§ Задание a: В каком году, согласно отрывку о Литтоне Стрэчи, он впервые встретился с Борисом?

Шрифт:
Интервал:
Закладка:
Как-то Лэм в письме к Литтону Стрэчи процитировал одно из ярких стихотворений Бориса, на что 5 января 1911 года получил от Стрэчи ответ: “Цитата из Анрепа! Я подумал про себя (с некоторой злостью, но что поделать): «Так-так, посмотрим, на что в самом деле способен этот замечательный человек», а потом стал читать, и когда дочитал до конца, то распростерся у его ног. Храни нас Боже! Но не подправил ли ты у него кое-что? Хотя никакой правкой такого не добьешься. Он что, Достоевский? Или все русские обладают столь мощными способностями? Я ослеплен – и уничтожен – так это восхитительно. Орфография близка к гениальной[17]. Однако, полагаю, нам не следует продолжать это знакомство”.
Позже Лэм писал: “Когда-нибудь ты непременно должен познакомиться с Анрепом, хотя бы для того только, чтобы пережить ужас, узнав от него, как Нижинский пожимает руку”. На это Стрэчи ответил:
Я определенно мечтал об этом божественном мальчике для любовных утех, воображая его бесконечно изящным и утонченным, но, когда получил твою зарисовку, – mon dieu![18] – какая непомерная похотливость! Говоришь, Анреп с ним знаком? О! О! Быть знакомым с таким существом! Но неужели он действительно может так выглядеть?
Тридцатидвухлетний Стрэчи впервые встретился с двадцатидевятилетним Борисом в 1912 году. Питавший пристрастие к плотным молодым блондинам, Стрэчи влюбился в Бориса, которому забавно было обнаружить в себе подобие некоего ответного чувства, хотя любовь к женщинам всегда была в нем намного сильнее. Он никогда не мог удержаться от обращенных к дамам соблазнительных нежных речей и улыбок, от заинтересованного и оценивающего взгляда, говорящего о том, что он непременно дождется благоприятного момента и нанесет удар. Он был прирожденным совратителем и прирожденным тираном, жадным до всяческих удовольствий.

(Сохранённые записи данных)
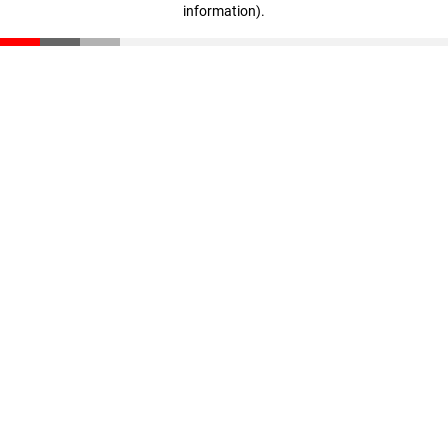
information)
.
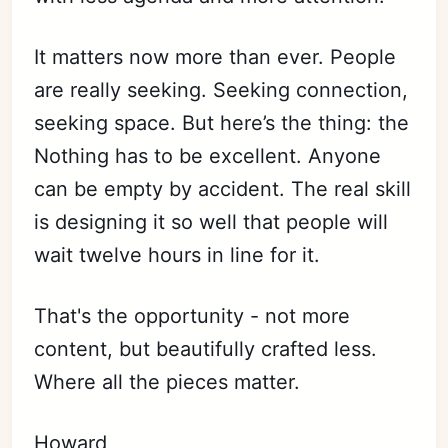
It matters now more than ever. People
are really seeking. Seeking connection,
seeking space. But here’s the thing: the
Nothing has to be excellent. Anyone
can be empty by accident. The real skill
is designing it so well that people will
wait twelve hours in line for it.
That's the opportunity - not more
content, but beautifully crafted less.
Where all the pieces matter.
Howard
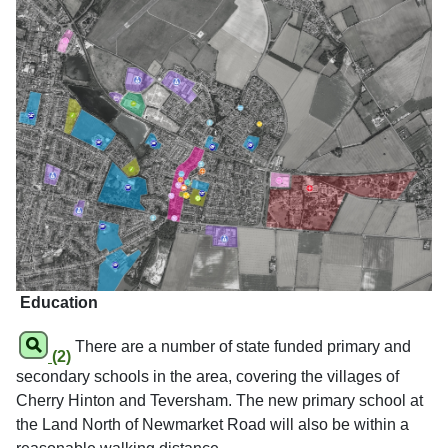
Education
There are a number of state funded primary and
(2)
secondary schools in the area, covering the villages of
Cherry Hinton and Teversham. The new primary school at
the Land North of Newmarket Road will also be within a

§ Задание b: Оформите в виде JSON-списка строк записи, начиная со строки, содержащей «It matters now more than ever. People», и заканчивая концом записей. Пустые строки пропустите, изображения в ответ не включайте.

§ Ответ a: В 1912 году.

§ Ответ b:
[
  "It matters now more than ever. People",
  "are really seeking. Seeking connection,",
  "seeking space. But here’s the thing: the",
  "Nothing has to be excellent. Anyone",
  "can be empty by accident. The real skill",
  "is designing it so well that people will",
  "wait twelve hours in line for it.",
  "That's the opportunity - not more",
  "content, but beautifully crafted less.",
  "Where all the pieces matter.",
  "Howard",
  "Education",
  "There are a number of state funded primary and",
  "(2)",
  "secondary schools in the area, covering the villages of",
  "Cherry Hinton and Teversham. The new primary school at",
  "the Land North of Newmarket Road will also be within a"
]